One possible solution that comes to mind is personified in many immigrants. People from other countries, often seeing how atrocious the rest of the world can be, are able to easily recognize the goodness that is America. Indian filmmaker and author Dinesh D’Souza frequently emphasizes this point. Coming to America as an exchange student in his teenage years, Dinesh had no respect for this country. His views quickly changed however, as he could clearly compare and contrast the two countries he had experienced. Similar to Dinesh, I recently met a Polish holocaust survivor who told me plainly, “Every person who wakes up in America should be down on their knees each morning thanking God for the opportunity to breathe the air of this country.” Unfortunately, it isn’t exactly possible for most Americans to see what life is like in other parts of the world. The immigrant perspective is not a viable solution to the problem of apathy for most Americans, but it does lend itself perfectly to a more reasonable and realistic solution.

One of the reasons that immigrants are able to see the goodness in America so easily is that there is almost a total lack of hardship here compared to the rest of the world. Americans live in stark contrast to most of the other people in the world, with even the poorest Americans being better off than most. If Americans could get a better idea of the hardships that plague the world, it would be much easier for us all to realize just how special our America is. Hardships also have another positive effect of uniting people. This is exactly what happened during the Great Depression and World War II. Americans quickly realized that their country was worth fighting for, and all were easily united throughout these tough years producing the greatest generation of Americans. Another Great Depression sounds harsh, but if that is what is necessary to cure the apathy in America, it is a very small price to pay. The only problem with this solution to apathy is that it is unsustainable. It isn’t a very healthy model to jump in a cycle of flirting with disaster by letting our country deteriorate to the brink of extinction in order to motivate Americans to care for our country. Again, this solution is helpful, but still misses the mark.

The only cure that can truly work against apathy is an extremely simple idea. The easiest way to enable Americans to see their country as a thing of beauty is with the tool of optimism. There is more goodness in America than in any country in the history of the world, and it only takes an optimist to see it. If Americans could simply be positive and optimistic about the goodness still alive in our country, the only logical thing to come next would be a great love of country. When Americans love our country and see it as beautiful, we will do anything necessary to defend, protect, and better it. This, then, is all it takes to save our country. Optimism is married to hope, and when we have hope, anything is possible. What reason do we have to be pessimistic? Why do we insist on focusing upon the evil in America and then become discouraged and apathetic? What does this attitude accomplish? Pessimism is married to inaction, and lack of action is what has permitted our country to fall so far. Simply be optimistic about America, and goodness will always triumph.

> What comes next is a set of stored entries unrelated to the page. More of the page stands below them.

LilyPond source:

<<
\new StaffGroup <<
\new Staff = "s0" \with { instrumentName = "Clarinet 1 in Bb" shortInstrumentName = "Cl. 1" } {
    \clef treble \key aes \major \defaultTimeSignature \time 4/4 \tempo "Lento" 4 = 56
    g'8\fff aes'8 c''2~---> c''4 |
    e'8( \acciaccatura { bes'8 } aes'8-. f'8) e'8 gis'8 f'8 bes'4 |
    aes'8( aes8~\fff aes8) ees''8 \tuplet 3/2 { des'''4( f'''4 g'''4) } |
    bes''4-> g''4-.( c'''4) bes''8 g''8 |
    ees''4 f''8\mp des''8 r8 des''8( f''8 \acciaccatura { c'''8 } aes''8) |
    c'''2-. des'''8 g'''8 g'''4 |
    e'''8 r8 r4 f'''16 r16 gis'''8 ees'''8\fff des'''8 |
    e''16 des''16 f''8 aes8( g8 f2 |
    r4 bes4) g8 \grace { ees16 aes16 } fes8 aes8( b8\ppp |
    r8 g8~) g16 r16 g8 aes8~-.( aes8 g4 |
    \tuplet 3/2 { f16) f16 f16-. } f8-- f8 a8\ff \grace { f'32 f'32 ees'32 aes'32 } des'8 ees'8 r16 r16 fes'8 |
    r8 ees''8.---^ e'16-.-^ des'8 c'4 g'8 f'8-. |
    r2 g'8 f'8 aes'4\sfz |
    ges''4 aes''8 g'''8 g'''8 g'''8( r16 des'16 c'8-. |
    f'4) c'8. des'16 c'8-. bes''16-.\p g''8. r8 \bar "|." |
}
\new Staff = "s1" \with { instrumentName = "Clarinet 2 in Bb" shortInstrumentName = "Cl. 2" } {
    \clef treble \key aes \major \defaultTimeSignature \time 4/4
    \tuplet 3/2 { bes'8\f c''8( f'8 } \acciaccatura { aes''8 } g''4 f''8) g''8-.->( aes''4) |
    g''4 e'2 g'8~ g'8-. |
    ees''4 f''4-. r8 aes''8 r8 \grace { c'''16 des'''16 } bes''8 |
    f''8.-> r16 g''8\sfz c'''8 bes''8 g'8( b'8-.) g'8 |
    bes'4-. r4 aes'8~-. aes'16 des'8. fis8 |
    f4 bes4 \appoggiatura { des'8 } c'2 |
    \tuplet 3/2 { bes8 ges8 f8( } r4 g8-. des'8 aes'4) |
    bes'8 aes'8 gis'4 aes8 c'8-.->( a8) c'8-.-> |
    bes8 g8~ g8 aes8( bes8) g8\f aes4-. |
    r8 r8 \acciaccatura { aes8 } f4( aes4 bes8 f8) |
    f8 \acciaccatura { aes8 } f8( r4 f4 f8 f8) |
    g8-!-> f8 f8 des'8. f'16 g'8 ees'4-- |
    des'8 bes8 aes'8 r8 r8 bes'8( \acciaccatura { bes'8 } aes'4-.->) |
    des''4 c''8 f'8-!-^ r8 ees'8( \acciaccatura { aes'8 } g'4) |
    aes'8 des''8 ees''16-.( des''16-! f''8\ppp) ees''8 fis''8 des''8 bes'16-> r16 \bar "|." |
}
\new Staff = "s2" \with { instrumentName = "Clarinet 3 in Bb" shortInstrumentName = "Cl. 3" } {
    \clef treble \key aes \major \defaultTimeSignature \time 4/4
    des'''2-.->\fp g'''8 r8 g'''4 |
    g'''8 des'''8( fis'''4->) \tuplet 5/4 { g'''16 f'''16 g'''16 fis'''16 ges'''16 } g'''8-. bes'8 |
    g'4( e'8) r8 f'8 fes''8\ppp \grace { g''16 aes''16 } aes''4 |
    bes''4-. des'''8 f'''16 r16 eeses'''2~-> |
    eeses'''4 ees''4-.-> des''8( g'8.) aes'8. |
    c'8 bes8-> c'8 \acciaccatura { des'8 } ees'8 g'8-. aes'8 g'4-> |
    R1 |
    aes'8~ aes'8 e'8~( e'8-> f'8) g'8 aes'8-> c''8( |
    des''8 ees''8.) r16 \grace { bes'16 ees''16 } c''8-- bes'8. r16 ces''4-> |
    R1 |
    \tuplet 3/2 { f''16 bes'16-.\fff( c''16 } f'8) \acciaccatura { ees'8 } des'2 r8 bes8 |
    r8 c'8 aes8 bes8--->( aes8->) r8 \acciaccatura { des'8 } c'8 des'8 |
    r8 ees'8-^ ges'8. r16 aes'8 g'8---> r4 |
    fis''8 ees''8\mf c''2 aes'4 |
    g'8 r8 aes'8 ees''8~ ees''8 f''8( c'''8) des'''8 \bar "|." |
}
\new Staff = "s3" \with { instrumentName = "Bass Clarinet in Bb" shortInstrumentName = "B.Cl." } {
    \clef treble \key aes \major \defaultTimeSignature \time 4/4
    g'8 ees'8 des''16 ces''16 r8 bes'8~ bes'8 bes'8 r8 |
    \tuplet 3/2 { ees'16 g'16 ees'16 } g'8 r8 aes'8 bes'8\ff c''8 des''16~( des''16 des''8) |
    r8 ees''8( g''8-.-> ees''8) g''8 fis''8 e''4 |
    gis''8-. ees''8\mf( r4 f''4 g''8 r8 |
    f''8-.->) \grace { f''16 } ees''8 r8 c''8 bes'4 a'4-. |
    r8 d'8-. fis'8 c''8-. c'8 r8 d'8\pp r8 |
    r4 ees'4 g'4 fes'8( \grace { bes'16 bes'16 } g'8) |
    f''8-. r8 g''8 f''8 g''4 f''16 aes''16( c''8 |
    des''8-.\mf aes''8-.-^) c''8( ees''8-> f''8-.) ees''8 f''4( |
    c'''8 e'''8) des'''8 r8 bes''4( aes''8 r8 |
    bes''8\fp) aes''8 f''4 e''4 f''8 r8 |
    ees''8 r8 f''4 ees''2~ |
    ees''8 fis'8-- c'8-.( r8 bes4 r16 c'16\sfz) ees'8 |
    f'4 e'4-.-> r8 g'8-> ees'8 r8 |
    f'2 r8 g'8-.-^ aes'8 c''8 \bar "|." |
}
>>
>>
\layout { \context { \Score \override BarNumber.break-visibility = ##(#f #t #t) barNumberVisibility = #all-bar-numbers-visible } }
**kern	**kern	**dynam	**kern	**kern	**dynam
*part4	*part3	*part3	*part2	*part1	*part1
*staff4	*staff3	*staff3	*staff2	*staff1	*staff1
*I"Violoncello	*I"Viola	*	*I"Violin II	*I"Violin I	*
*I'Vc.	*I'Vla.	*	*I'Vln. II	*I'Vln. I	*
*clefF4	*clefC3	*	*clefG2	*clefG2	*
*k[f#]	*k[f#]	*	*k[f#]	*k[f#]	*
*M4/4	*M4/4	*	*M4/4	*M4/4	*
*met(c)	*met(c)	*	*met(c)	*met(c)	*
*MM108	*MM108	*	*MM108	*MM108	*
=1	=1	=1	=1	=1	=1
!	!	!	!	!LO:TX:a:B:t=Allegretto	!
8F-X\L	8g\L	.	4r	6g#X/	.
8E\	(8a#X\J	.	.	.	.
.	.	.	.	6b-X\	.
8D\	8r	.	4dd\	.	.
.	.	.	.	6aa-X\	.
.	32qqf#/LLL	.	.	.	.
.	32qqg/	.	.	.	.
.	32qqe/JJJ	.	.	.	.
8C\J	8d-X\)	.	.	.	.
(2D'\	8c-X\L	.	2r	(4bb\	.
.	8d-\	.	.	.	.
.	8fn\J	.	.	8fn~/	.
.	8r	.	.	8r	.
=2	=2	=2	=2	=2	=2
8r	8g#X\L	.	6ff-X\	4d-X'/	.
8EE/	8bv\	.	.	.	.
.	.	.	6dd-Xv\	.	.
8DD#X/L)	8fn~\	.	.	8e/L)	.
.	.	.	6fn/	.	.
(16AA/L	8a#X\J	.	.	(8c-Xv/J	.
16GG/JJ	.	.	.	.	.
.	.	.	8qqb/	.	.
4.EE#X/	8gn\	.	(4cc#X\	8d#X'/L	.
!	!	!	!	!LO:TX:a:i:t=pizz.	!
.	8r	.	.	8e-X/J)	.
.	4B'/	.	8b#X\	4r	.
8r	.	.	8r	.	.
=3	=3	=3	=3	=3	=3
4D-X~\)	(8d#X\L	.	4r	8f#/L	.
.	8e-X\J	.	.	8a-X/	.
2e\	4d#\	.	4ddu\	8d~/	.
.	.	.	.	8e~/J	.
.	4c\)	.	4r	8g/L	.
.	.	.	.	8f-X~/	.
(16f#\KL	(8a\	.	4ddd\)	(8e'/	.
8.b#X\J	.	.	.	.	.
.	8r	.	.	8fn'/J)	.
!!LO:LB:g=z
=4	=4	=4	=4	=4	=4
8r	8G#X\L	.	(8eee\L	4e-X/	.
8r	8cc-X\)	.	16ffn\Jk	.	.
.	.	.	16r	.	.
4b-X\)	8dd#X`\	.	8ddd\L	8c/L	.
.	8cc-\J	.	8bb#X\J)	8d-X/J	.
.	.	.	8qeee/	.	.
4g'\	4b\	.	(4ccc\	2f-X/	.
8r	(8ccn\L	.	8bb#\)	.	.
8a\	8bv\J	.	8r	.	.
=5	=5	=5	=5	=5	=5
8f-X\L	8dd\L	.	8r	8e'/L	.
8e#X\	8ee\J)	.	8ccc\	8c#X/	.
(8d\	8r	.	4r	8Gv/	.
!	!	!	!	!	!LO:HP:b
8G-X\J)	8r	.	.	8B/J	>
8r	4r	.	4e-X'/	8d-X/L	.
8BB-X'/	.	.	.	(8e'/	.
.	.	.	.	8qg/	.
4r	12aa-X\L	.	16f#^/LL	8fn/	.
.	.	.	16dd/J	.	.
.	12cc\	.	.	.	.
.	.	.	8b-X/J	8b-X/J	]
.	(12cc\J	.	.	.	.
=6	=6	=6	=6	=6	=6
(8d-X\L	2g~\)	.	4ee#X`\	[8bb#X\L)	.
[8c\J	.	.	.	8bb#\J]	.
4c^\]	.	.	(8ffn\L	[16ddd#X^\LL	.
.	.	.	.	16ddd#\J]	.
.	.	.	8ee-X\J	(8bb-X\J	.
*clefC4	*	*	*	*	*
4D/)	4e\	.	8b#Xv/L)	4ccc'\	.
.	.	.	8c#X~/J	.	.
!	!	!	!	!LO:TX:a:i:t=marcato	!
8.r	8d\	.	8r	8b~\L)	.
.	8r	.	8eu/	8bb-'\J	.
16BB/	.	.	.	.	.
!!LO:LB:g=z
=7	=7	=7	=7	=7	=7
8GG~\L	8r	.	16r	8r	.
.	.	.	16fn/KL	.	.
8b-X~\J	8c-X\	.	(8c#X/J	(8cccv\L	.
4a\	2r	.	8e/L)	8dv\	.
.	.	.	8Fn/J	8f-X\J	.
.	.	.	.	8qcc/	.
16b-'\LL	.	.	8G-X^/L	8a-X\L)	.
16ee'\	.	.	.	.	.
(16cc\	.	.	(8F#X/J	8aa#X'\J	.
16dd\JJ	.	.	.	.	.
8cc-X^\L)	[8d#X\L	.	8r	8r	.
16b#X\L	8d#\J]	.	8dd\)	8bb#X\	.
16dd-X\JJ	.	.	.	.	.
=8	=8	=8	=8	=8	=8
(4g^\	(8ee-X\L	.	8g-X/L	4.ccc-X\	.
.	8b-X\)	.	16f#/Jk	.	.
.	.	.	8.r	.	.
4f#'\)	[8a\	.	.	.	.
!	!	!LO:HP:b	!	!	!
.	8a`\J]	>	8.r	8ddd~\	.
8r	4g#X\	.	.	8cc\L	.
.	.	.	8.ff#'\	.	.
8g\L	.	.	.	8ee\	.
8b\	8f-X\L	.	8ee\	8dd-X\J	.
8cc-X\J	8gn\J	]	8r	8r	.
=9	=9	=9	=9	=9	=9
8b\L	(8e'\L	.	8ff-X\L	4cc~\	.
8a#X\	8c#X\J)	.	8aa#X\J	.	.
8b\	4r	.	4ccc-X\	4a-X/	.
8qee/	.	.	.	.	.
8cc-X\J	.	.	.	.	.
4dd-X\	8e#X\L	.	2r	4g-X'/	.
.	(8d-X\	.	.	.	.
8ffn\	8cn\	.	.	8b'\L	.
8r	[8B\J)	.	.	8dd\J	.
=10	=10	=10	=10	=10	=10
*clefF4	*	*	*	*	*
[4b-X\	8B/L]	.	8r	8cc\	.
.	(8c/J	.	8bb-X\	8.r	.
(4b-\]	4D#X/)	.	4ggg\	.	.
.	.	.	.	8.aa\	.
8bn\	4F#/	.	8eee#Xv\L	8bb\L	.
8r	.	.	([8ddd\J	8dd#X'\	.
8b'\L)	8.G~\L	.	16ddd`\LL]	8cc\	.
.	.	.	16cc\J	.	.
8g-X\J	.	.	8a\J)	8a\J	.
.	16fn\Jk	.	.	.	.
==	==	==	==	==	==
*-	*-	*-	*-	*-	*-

I fully understand that it can be extremely difficult to remain optimistic with evil so often triumphing in America, but we have to realize that we are not in this fight alone. Any person who fights for goodness has God on their side. With God, all things are possible. Nothing is hard or impossible for Him. As I have written before, God can reverse our fate at any instant He sees fit. Let us be a nation of optimists filled with hope for the future; let us love our country and cherish the goodness that is still so alive; and let us all win the approval of the God that has the power to bless America with His goodness. It is said that perception is reality, and that most certainly holds true in this case. Optimism is the easiest thing that any person, no matter how small, young, or unintelligent, can do to save America. Optimism, like pessimism, is absolutely contagious and spreads like wildfire. Perception is reality. The future is whatever we want it to be. Let us make it a good one by being optimistic.